Teaser by Anastasia Melia Eleftheriou

Miguel Gomes was born in Lisbon in 1972. He studied Cinema and worked as a film critic for the Portuguese press until the year 2000. He has directed several short films and made his first feature, The Face You Deserve, in 2000. Tabu (2012) was released at Berlinale’s Competition, where it won the Alfred Bauer and FIPRESCI award; the movie was sold to over 50 countries and won dozens of awards. Retrospectives of his work have been programmed at the Viennale, the BAFICI, the Torino FF, in Germany, and in the USA. His three-part drama Arabian Nights, based on One Thousand and One Nights, was screened as part of the Director’s Fortnight section at the 2015 Cannes Film Festival. During his visit at SIFF, he presented Our Beloved Month of August (2008) and Tabu (2012), the two films that gave him international recognition, and discussed in an extended conversation with the audience the realities of his filmmaking process and filmmaking as a means to process reality, responding to SIFF 2018’s main theme: “Is It Real?”

Our Beloved Month of August
Our Beloved Month of August

Our Beloved Month of August [Aquele Querido Mês de Agosto] (Miguel Gomes, Portugal, 2008, 35mm, 149΄) takes us to Arganil, Portugal, in the early 2000s. Enter: a filmmaker, some close friends, and a script. Lacking: actors, money, the largesse required to make a conventional film. Deciding to make do with what they have, Gomes and his skeleton crew cast locals as actors, and start to document the bacchanalia of the high-tourist season in this Portuguese vacation town. The barriers between fiction, direct cinema, making-of, and mockumentary all melt in this film, a tincture of summer drunkenness, haze, and tourists’ yelps. “There’s a scene with two non-professional actors chatting, surreptitiously recorded by Gomes.
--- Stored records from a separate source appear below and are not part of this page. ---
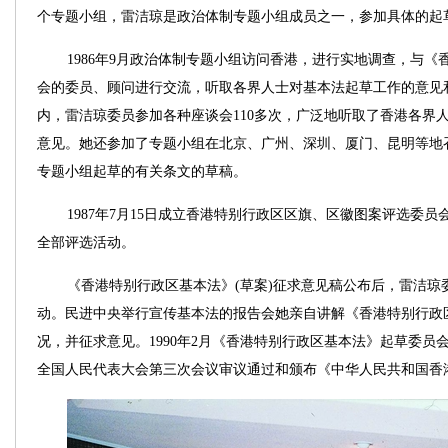
个专题小组，雷洁琼是政治体制专题小组成员之一，参加具体的起
1986年9月政治体制专题小组访问香港，进行实地调查，与
会的委员、顾问进行交流，听取各界人士对基本法起草工作的意见
内，雷洁琼委员参加各种座谈会110多次，广泛地听取了香港各界人
意见。她还参加了专题小组在北京、广州、深圳、厦门、昆明等地召
专题小组起草的有关条文的草稿。
1987年7月15日成立香港特别行政区区旗、区徽图案评选委
全部评选活动。
《香港特别行政区基本法》(草案)征求意见稿公布后，雷洁琼
动。民进中央举行宣传基本法的报告会她亲自讲解《香港特别行政
况，并征求意见。1990年2月《香港特别行政区基本法》起草委员
全国人民代表大会第三次会议审议通过和颁布《中华人民共和国香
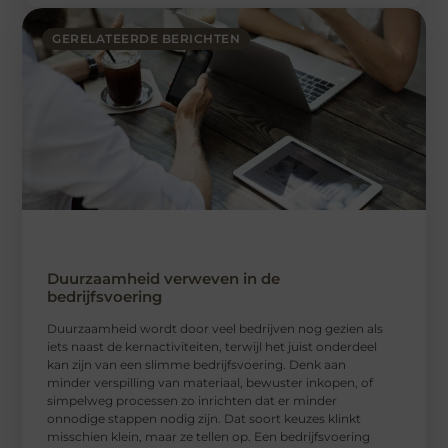
GERELATEERDE BERICHTEN
Duurzaamheid verweven in de
bedrijfsvoering
Duurzaamheid wordt door veel bedrijven nog gezien als
iets naast de kernactiviteiten, terwijl het juist onderdeel
kan zijn van een slimme bedrijfsvoering. Denk aan
minder verspilling van materiaal, bewuster inkopen, of
simpelweg processen zo inrichten dat er minder
onnodige stappen nodig zijn. Dat soort keuzes klinkt
misschien klein, maar ze tellen op. Een bedrijfsvoering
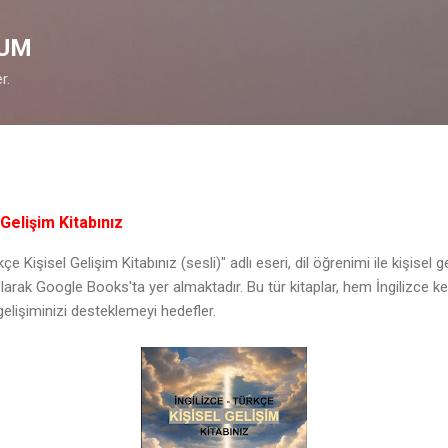
Skip to main content
ÇUM
r.
Gelişim Kitabınız
çe Kişisel Gelişim Kitabınız (sesli)" adlı eseri, dil öğrenimi ile kişisel g
olarak Google Books'ta yer almaktadır. Bu tür kitaplar, hem İngilizce ke
gelişiminizi desteklemeyi hedefler.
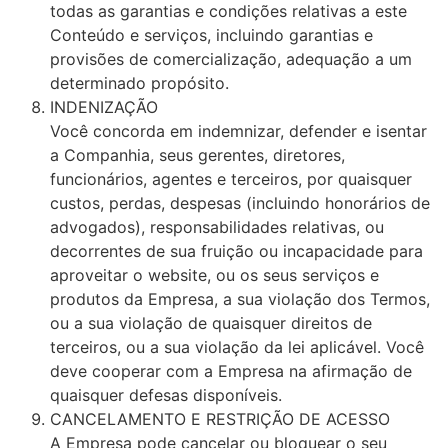
todas as garantias e condições relativas a este
Conteúdo e serviços, incluindo garantias e
provisões de comercialização, adequação a um
determinado propósito.
INDENIZAÇÃO
Você concorda em indemnizar, defender e isentar
a Companhia, seus gerentes, diretores,
funcionários, agentes e terceiros, por quaisquer
custos, perdas, despesas (incluindo honorários de
advogados), responsabilidades relativas, ou
decorrentes de sua fruição ou incapacidade para
aproveitar o website, ou os seus serviços e
produtos da Empresa, a sua violação dos Termos,
ou a sua violação de quaisquer direitos de
terceiros, ou a sua violação da lei aplicável. Você
deve cooperar com a Empresa na afirmação de
quaisquer defesas disponíveis.
CANCELAMENTO E RESTRIÇÃO DE ACESSO
A Empresa pode cancelar ou bloquear o seu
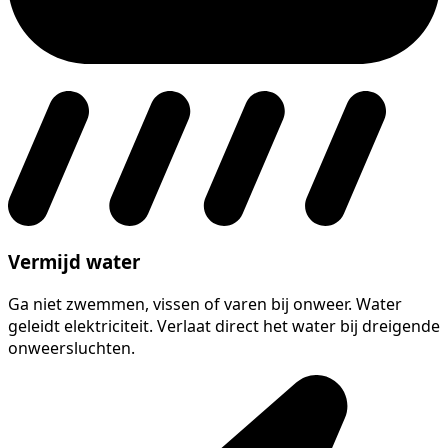
Vermijd water
Ga niet zwemmen, vissen of varen bij onweer. Water
geleidt elektriciteit. Verlaat direct het water bij dreigende
onweersluchten.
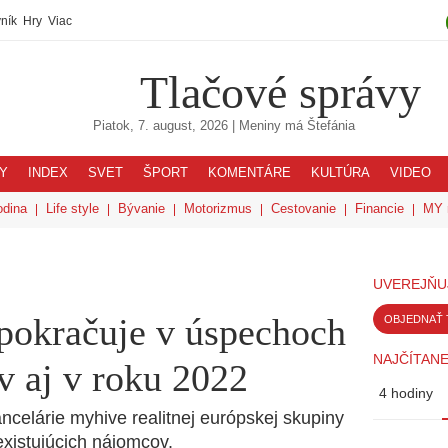
ník
Hry
Viac
Tlačové správy
Piatok, 7. august, 2026
| Meniny má
Štefánia
Y
INDEX
SVET
ŠPORT
KOMENTÁRE
KULTÚRA
VIDEO
odina
Life style
Bývanie
Motorizmus
Cestovanie
Financie
MY 
UVEREJŇU
kračuje v úspechoch
OBJEDNAŤ 
NAJČÍTANE
 aj v roku 2022
4 hodiny
ancelárie myhive realitnej európskej skupiny
xistujúcich nájomcov.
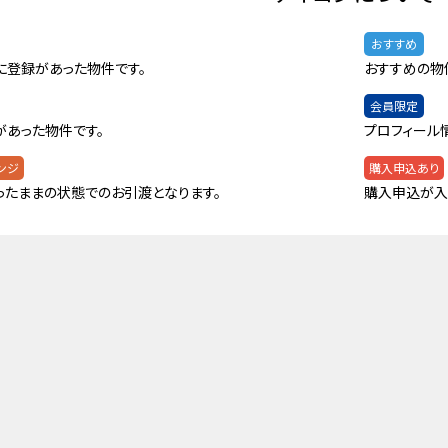
おすすめ
に登録があった物件です。
おすすめの物
会員限定
があった物件です。
プロフィール
ンジ
購入申込あり
ったままの状態でのお引渡となります。
購入申込が入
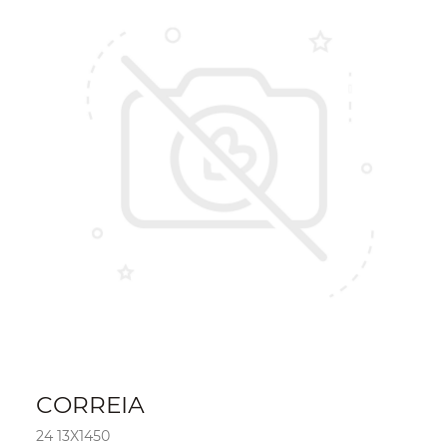
CORREIA
24 13X1450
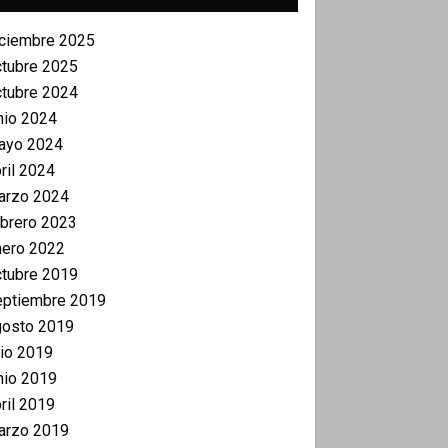
iciembre 2025
ctubre 2025
ctubre 2024
nio 2024
ayo 2024
ril 2024
arzo 2024
brero 2023
nero 2022
ctubre 2019
eptiembre 2019
gosto 2019
lio 2019
nio 2019
ril 2019
arzo 2019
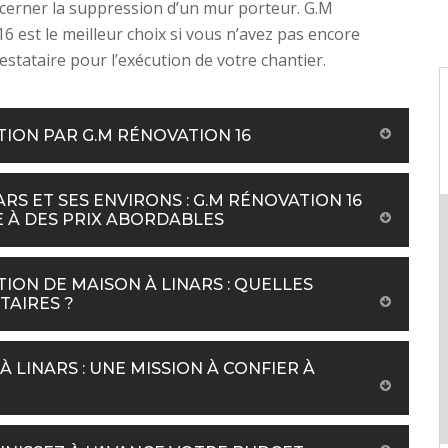
cerner la suppression d’un mur porteur. G.M
6 est le meilleur choix si vous n’avez pas encore
estataire pour l’exécution de votre chantier.
ION PAR G.M RÉNOVATION 16
 ET SES ENVIRONS : G.M RÉNOVATION 16
E À DES PRIX ABORDABLES
ION DE MAISON À LINARS : QUELLES
TAIRES ?
 LINARS : UNE MISSION À CONFIER À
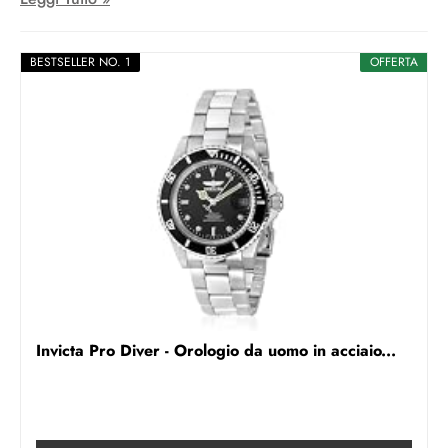
BESTSELLER NO. 1
OFFERTA
Invicta Pro Diver - Orologio da uomo in acciaio...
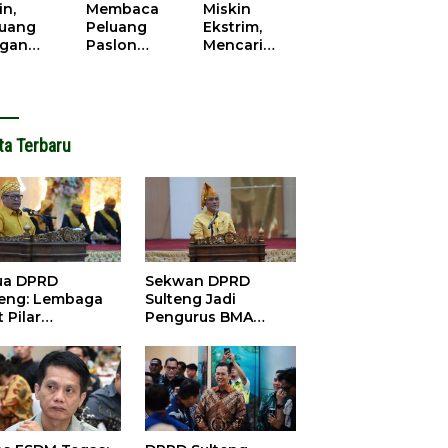
cana
WPR di
in,
Membaca
Miskin
Parigi
juang
Peluang
Ekstrim,
Moutong.
gan
Paslon
Mencari
al Doa,
Bupati
Solusi di
ir Saat
Parimo
Pilkada
antikan
Yang Akan
Parigi
k Motor
‘Berlayar’ di
Moutong
ut
Pilkada
2024
ta Terbaru
2024
ua DPRD
Sekwan DPRD
teng: Lembaga
Sulteng Jadi
 Pilar
Pengurus BMA
satuan dan
2026-2031, Siap
bangunan
Perkuat Pelestarian
Adat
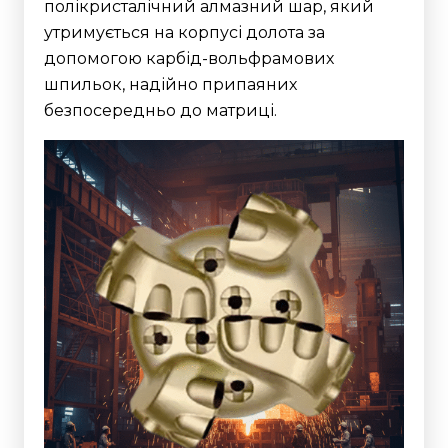
полікристалічний алмазний шар, який
утримується на корпусі долота за
допомогою карбід-вольфрамових
шпильок, надійно припаяних
безпосередньо до матриці.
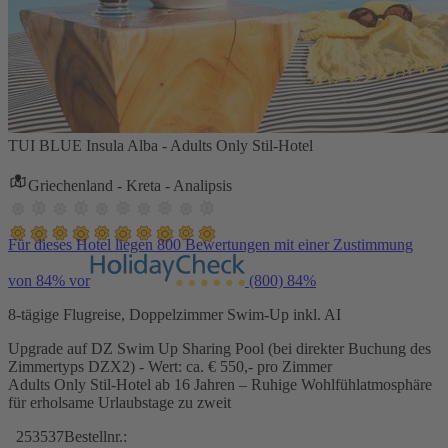
TUI BLUE Insula Alba - Adults Only Stil-Hotel
Griechenland - Kreta - Analipsis
Für dieses Hotel liegen 800 Bewertungen mit einer Zustimmung
von 84% vor
(800)
84%
8-tägige Flugreise, Doppelzimmer Swim-Up inkl. AI
Upgrade auf DZ Swim Up Sharing Pool (bei direkter Buchung des
Zimmertyps DZX2) - Wert: ca. € 550,- pro Zimmer
Adults Only Stil-Hotel ab 16 Jahren – Ruhige Wohlfühlatmosphäre
für erholsame Urlaubstage zu zweit
253537
Bestellnr.:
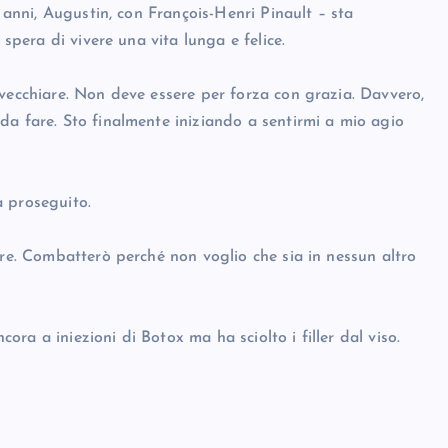
8 anni, Augustin, con François-Henri Pinault – sta
 spera di vivere una vita lunga e felice.
nvecchiare. Non deve essere per forza con grazia. Davvero,
da fare. Sto finalmente iniziando a sentirmi a mio agio
a proseguito.
are. Combatterò perché non voglio che sia in nessun altro
cora a iniezioni di Botox ma ha sciolto i filler dal viso.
One of them complains that the director keeps changing the lines on him… Minutes later, the other, whom we first met performing karaoke but who becomes the band’s drummer in the second half, is whistling a throwaway tune, which, about half an hour later, is performed for the first time by Estrelas do Alva. It’s the title track, at first just another song among many songs, and only becomes catchy when performed by the full band, vocals and all. This small recognition hints to the ways that in Our Beloved Month of August direction, screenwriting, and editing have molded as one in a magical place somewhere over the rainbow.”

––– Mark Peranson, Cinema Scope

Tabu
Tabu

Tabu (Miguel Gomes, Portugal, 2012, DCP, 118’) is a film that deftly navigates the in-between: in between sincerity and irony, repression and anarchy, post- colonial critique, and romanticism. Weaving together the present of crisis- stricken Portugal with its hoary imperialist past, Tabu experiments with the assumed connection between story and reality. We begin grounded in the “truth” of present-day Lisbon, in the midst of unjust economic conditions and global unrest, following a character who is trying to navigate her surroundings with a pessimistic morality. We then jump into the past, to a Portuguese colony depicted in impressionistic snapshot, where life is infinitely “freer” than the Portuguese of the 2010s, a heedless freedom built on the backs of exploitation – permitting unlimited passion and desire for any who wish to burn. The twisting and churning of these two worlds, these realms of reality and myth, reveals the aporia rife in both “texts”; perhaps the only real freedom afforded is in creation itself, alternatingly dipping in and out of the pools of dream, world and nightmare, never long enough to be fully submerged.